One of the positives of this year’s vicissitudes was the use of Zoom. It brought people together in a new way. It also gave birth to a new locution: “You’re muted…!”  Anyone who used Zoom this year, which is pretty much everyone, has heard those words a lot. What started as a minor annoyance quickly became an amusing mantra. “You’re muted…You’re muted…!”

I find this to be one of the most fascinating phenomena of this year. It was a year we learned to mute ourselves and to let other people speak. It taught us to be silent, to wait our turn, and not take for granted that we can speak and be heard instantaneously. What Robert’s Rules of Order couldn’t do since 1876, Zoom did in one year. A social experiment in finding our voice. Perhaps this is the ultimate message that God is waiting for us to internalize — that our voice is not ours alone, but part of a shared conversation.
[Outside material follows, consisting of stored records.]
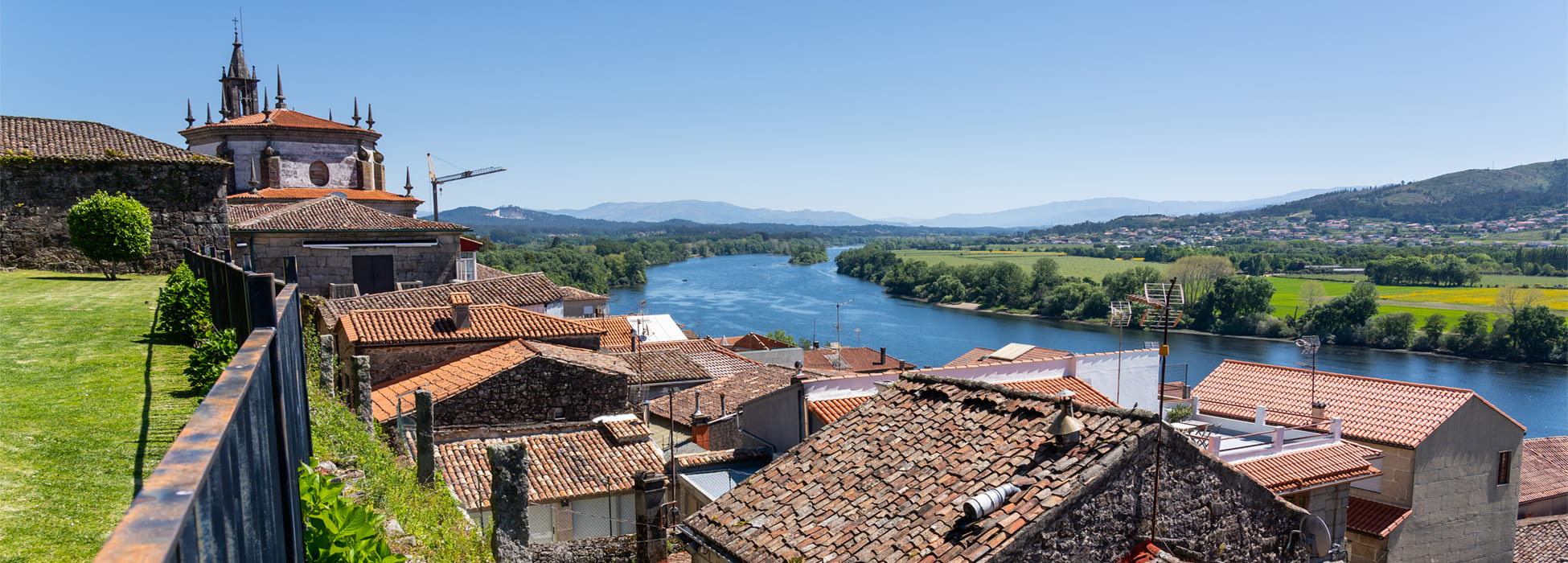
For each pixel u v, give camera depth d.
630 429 21.83
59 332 16.83
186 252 21.33
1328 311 107.25
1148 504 11.60
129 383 12.63
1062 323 130.12
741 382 33.59
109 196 28.53
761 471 14.35
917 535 11.20
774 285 194.12
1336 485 21.28
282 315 7.72
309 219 40.75
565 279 147.50
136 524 2.51
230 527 3.68
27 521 7.07
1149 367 27.08
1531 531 28.00
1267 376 29.36
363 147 53.94
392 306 33.59
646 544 16.06
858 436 14.45
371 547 7.78
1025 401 13.49
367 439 15.68
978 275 158.75
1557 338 88.31
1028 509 10.91
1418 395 25.52
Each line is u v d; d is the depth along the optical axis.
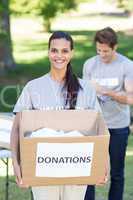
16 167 3.81
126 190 6.64
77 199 4.05
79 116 4.00
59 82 4.03
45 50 23.91
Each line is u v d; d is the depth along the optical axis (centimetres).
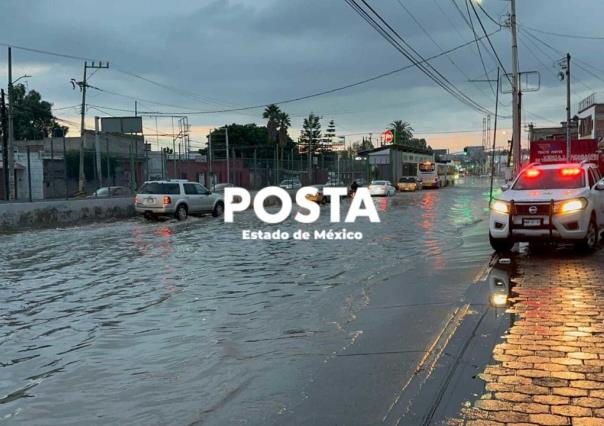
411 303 751
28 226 2059
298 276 1023
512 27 2722
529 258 1073
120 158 4356
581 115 5962
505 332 585
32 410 450
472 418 387
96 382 509
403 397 429
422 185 6431
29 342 641
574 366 482
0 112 4272
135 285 964
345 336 622
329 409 418
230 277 1023
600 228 1190
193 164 5325
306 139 12000
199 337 645
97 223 2275
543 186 1163
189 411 438
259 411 426
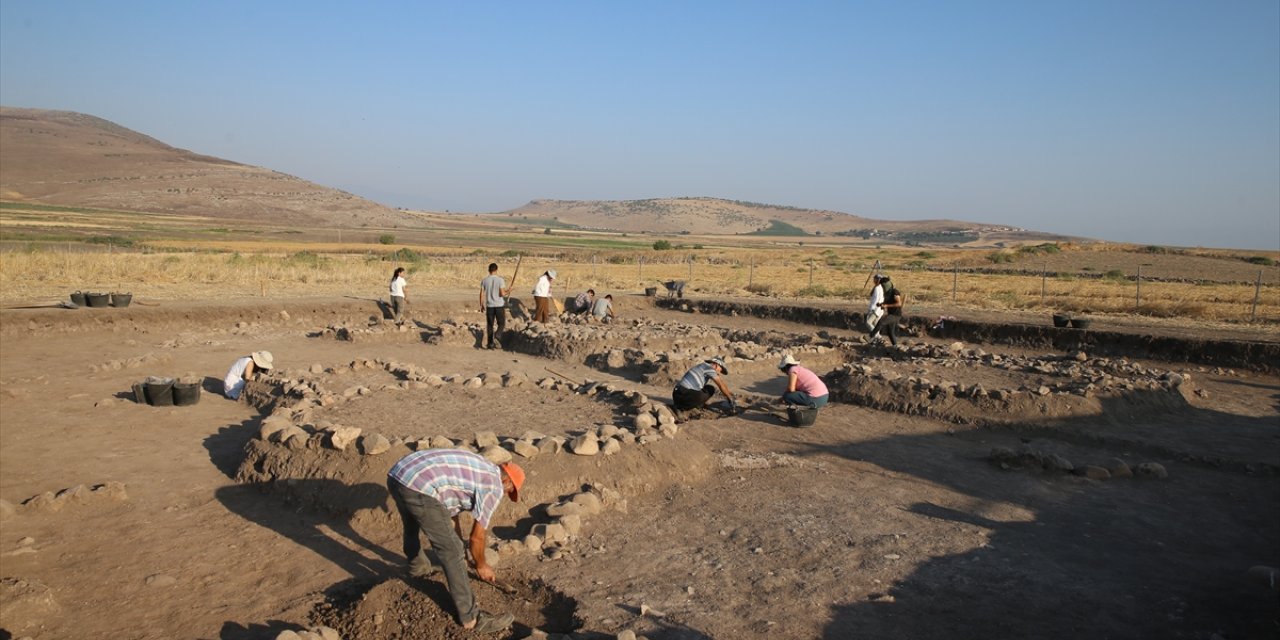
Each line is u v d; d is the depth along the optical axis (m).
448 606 5.34
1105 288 35.53
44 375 12.72
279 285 27.59
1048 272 48.94
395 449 7.43
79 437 9.38
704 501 7.66
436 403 9.92
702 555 6.40
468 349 17.72
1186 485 8.80
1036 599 5.79
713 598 5.64
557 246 103.12
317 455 7.61
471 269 39.38
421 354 16.69
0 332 16.23
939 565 6.35
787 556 6.41
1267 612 5.64
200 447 9.25
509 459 7.49
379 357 16.09
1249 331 19.47
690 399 11.15
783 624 5.28
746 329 22.31
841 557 6.44
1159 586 6.10
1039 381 12.56
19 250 33.94
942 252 89.00
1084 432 10.43
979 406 11.30
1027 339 19.58
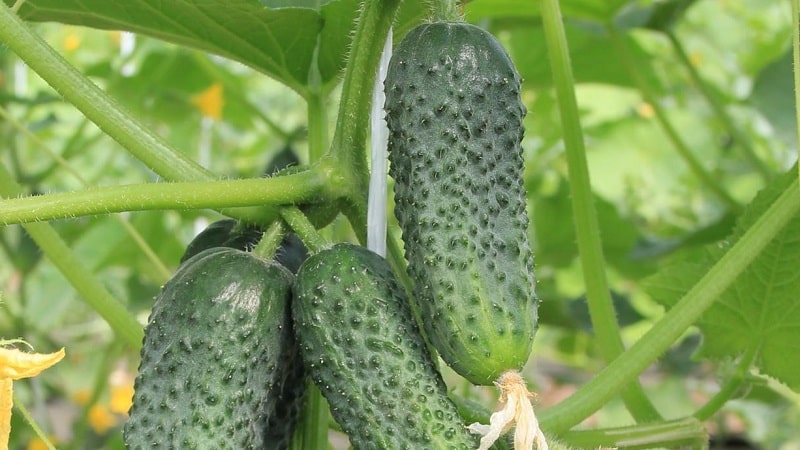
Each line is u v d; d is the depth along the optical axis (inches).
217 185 27.0
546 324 53.1
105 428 62.1
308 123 31.6
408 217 26.0
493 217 25.9
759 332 32.6
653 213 79.0
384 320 25.9
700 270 33.5
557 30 32.5
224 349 25.9
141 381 26.0
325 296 26.0
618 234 51.5
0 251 63.4
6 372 25.5
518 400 25.2
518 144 26.6
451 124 26.0
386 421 25.4
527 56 49.8
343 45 30.8
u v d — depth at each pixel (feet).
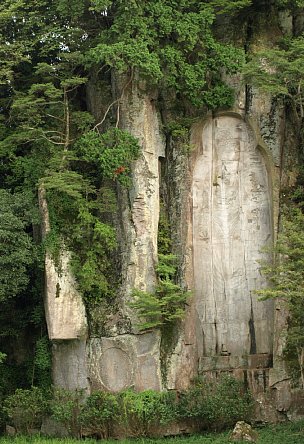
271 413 100.94
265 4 113.60
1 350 113.70
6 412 104.47
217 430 98.37
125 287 104.32
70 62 111.45
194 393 99.19
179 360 102.63
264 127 109.81
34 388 103.65
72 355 103.91
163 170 110.22
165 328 103.91
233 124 111.24
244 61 107.45
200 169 110.73
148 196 106.63
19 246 102.42
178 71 106.93
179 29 105.09
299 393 100.83
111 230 104.94
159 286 103.09
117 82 109.60
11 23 118.52
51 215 106.22
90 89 115.24
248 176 110.42
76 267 104.68
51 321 103.04
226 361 107.24
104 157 102.73
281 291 88.58
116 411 97.71
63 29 115.34
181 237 107.45
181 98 111.04
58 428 101.76
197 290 108.58
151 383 100.94
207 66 107.96
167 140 110.63
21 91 119.44
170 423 98.68
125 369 101.81
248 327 108.17
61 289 103.76
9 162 117.39
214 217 110.11
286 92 103.35
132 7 103.86
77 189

In Parashat Miketz, which we always read during Hanukkah, Joseph’s lot changes in an instant from the depths to the heights (from Bira Amikta L’igra Rama). In one day, he is hurled from jail to becoming the viceroy of Egypt, from incarceration to beyond imagination. But in between, when Pharaoh was expecting to hear Joseph’s solution to his dreams, Joseph used the key word — Bil’aday — without me. He was telling Pharaoh that his voice was really God’s voice. And just like the story of Hanukkah, in one quick act, the light shines through again.

We are not muted as long as we can keep telling our story together. More importantly, to make the story, continue to create the story. We did it during worse times. Even if we think we’re muted, God continues to hear.

The Talmud tells us that when we go up to heaven, one of the first questions we will be asked is whether we were sincerely hopeful in our lives, whether we sincerely expected to be saved and redeemed at any moment. Because only then can we experience the swift hand of God. It may not come for a while, but when it’s time, it will be quick, as though waking up from a dream. When we mute ourselves for a minute, we let God’s voice come through.